(Page-level text extractions)
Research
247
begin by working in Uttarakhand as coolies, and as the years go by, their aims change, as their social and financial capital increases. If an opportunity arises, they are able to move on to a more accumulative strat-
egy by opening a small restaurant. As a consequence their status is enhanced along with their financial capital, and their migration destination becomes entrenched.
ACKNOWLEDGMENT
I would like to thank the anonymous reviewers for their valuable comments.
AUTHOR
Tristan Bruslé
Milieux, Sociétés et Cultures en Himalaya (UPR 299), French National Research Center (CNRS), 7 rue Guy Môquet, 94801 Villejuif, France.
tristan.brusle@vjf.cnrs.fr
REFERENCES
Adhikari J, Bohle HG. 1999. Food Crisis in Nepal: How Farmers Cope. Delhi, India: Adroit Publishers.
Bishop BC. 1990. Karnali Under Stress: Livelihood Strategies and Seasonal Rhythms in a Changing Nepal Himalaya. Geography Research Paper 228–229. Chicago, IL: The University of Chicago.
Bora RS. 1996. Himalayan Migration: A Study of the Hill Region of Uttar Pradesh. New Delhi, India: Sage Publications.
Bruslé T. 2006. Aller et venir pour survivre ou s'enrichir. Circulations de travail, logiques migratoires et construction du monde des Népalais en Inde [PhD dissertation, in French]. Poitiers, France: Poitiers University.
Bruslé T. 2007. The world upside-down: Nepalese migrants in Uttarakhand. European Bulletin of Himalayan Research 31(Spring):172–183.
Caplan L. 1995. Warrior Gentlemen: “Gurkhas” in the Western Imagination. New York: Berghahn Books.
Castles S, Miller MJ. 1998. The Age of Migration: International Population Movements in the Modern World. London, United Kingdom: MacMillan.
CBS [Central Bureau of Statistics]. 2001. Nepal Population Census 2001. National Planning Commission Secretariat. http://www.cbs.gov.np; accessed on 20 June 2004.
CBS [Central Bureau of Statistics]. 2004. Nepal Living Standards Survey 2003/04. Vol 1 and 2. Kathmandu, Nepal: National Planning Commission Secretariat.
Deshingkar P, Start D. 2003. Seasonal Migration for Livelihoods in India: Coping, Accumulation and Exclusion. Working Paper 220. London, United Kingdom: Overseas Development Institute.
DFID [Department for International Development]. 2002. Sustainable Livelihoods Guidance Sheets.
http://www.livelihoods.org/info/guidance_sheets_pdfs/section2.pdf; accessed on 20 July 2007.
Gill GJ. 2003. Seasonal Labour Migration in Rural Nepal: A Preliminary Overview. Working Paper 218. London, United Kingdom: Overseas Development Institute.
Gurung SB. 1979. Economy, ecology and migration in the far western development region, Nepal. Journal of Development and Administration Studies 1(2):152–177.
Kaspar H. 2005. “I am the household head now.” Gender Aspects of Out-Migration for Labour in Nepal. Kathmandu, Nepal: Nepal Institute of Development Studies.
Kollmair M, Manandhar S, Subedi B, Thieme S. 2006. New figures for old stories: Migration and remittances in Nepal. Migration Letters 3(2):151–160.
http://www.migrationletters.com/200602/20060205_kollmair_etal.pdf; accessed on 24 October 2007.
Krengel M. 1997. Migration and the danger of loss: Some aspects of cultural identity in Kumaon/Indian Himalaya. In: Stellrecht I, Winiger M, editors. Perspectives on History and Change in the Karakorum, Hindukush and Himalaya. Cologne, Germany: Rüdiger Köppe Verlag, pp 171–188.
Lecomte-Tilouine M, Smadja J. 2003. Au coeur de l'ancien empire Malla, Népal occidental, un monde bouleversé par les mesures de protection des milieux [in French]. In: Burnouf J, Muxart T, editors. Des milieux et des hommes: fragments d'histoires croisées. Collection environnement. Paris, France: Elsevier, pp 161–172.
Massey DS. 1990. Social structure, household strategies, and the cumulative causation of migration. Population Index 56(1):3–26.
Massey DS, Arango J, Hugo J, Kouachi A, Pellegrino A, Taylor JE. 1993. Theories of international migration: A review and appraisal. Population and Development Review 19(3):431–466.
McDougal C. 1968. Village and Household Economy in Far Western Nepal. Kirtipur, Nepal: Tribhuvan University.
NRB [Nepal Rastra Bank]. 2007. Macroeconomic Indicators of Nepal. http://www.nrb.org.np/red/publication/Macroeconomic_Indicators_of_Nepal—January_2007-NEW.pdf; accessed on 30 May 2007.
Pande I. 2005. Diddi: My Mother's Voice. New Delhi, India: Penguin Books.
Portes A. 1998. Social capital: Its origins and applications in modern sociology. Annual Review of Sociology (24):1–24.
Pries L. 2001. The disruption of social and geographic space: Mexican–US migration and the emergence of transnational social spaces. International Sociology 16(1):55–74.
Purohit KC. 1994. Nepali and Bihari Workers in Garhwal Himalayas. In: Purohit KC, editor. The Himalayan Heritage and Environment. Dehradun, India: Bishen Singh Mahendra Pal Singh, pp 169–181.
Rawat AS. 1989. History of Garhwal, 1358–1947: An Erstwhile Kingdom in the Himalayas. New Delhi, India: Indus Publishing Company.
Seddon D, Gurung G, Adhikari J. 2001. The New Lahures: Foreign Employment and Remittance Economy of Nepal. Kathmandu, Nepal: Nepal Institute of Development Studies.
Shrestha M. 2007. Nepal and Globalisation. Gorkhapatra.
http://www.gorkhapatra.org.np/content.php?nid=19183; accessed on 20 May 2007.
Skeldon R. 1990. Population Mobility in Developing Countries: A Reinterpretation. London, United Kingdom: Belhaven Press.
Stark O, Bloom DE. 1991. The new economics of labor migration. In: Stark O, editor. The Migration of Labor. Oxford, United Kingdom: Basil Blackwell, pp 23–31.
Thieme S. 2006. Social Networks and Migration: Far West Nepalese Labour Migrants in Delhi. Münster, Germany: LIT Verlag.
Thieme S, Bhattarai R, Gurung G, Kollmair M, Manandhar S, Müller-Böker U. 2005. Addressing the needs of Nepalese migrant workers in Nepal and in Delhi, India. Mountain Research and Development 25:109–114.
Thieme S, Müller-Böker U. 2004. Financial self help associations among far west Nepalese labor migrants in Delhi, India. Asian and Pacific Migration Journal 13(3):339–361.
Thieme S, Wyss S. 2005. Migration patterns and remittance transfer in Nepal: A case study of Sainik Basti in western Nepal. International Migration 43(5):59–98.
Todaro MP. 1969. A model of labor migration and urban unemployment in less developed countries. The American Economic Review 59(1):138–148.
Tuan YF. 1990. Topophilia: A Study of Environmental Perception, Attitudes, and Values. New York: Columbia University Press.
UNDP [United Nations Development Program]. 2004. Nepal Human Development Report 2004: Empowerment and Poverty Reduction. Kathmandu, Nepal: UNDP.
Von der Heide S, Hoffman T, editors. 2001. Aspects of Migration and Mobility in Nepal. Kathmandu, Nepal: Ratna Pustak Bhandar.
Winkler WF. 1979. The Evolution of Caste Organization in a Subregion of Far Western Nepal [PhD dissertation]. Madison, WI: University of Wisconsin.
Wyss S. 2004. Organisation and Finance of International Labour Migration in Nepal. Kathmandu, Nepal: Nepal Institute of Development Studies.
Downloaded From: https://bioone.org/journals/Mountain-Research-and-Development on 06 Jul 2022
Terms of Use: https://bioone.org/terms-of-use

▶ _Your goal_
Up to and including the line with "Castles S, Miller", output each line of the entries above exactly, starting from the first.

▶ _Exercise response_
Research
247
begin by working in Uttarakhand as coolies, and as the years go by, their aims change, as their social and financial capital increases. If an opportunity arises, they are able to move on to a more accumulative strat-
egy by opening a small restaurant. As a consequence their status is enhanced along with their financial capital, and their migration destination becomes entrenched.
ACKNOWLEDGMENT
I would like to thank the anonymous reviewers for their valuable comments.
AUTHOR
Tristan Bruslé
Milieux, Sociétés et Cultures en Himalaya (UPR 299), French National Research Center (CNRS), 7 rue Guy Môquet, 94801 Villejuif, France.
tristan.brusle@vjf.cnrs.fr
REFERENCES
Adhikari J, Bohle HG. 1999. Food Crisis in Nepal: How Farmers Cope. Delhi, India: Adroit Publishers.
Bishop BC. 1990. Karnali Under Stress: Livelihood Strategies and Seasonal Rhythms in a Changing Nepal Himalaya. Geography Research Paper 228–229. Chicago, IL: The University of Chicago.
Bora RS. 1996. Himalayan Migration: A Study of the Hill Region of Uttar Pradesh. New Delhi, India: Sage Publications.
Bruslé T. 2006. Aller et venir pour survivre ou s'enrichir. Circulations de travail, logiques migratoires et construction du monde des Népalais en Inde [PhD dissertation, in French]. Poitiers, France: Poitiers University.
Bruslé T. 2007. The world upside-down: Nepalese migrants in Uttarakhand. European Bulletin of Himalayan Research 31(Spring):172–183.
Caplan L. 1995. Warrior Gentlemen: “Gurkhas” in the Western Imagination. New York: Berghahn Books.
Castles S, Miller MJ. 1998. The Age of Migration: International Population Movements in the Modern World. London, United Kingdom: MacMillan.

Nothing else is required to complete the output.